During part of my career I held an executive director's position in a hospital.  We had purchased a neighboring hospital, a nursing home, and were looking to purchase other hospitals.  I learned something about medicine in the U.S., and about how hospitals are run here.

 I learned that many hospitals in the U.S. were started by religious denominations.  These hospitals served in altruistic fashion and served unmet needs in many communities for many years.  Around the 1960s or so things began to change.  As more and more hospital boards of directors saw a change in membership, no longer were the boards made up of people dedicated to the specific religion or denomination that founded the hospital, but they began to see this as a business.  Some unscrupulous board members saw it as a golden chance to feather their own nest. 

As negotiations got underway to merge hospitals or have a super organization buy them out, things were sometimes manipulated by board members to make money for their businesses or their investments.  No longer were the hospitals tied directly to the religious organization or denomination.  Stocks were sometimes bought and sold in the process, and some board members were stock brokers, stock investors, etc.  The conflict of interest was visible only to people on the inside of the hospital operation.
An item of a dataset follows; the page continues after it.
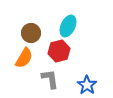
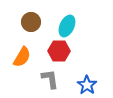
cyan ellipse: moved 1 px left
brown circle: moved 11 px up
red hexagon: rotated 15 degrees clockwise
orange semicircle: moved 2 px left, 1 px up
It all looked like a win-win situation.  The religious denomination got out from under the complex and burdensome responsibility of running the hospital, and the new, super operations had dazzling new equipment to show off and money to advertise and do PR.

But not-for-profit and service organizations do not always translate well into a business or to use business tactics.  As a consultant for years I had many times cringed when I would hear a board member sincerely and honestly think he was leading the way by stating, "We need to run this more like a business!"  It seems like a natural and good observation.  But when altruism is replaced by a business model using business-only tactics, something often suffers.  And what often suffers is the client, patient, or needy person who is to be served by the not-for-profit organization or institution.

It should also be noted that many not-for-profit organizations and institutions that were doing just fine before this business take-over craze, have gone down the tubes since.  It became very apparent that "running it like a business" did NOT work.  This is not true for all, but for many.  It seems good and logical to hear, but it is an easy approach to complex issues.  And the altruistic side cannot be ignored.

However what really has added to the decline in the relative health care offered in the U.S. is that these huge hospital conglomerates have teamed up with pharmaceutical corporations to influence and buy legislators and legislation.  As a result, health care in the U.S. is inferior to that of Germany and France.  Americans are loathe to read that statement.  But it is true.  Using any qualitative measure, we have inferior health care in the U.S. than much of the industrialized world.  And it shows most obviously in our much shorter life expectancy and our much higher cost of doing health care.

I am using every experience and all my knowledge gained from being an executive associated with a hospital when I say to you that health care in the U.S. has now come full circle.  From the good will and altruism that founded much of our health care and hospitals in the U.S., we have now morphed to a point where this former altruism is being used to buy legislation and propagandize you to advocate against your best interests.

I have no self-interest in stating any of this, but to simply share my experience and knowledge with you.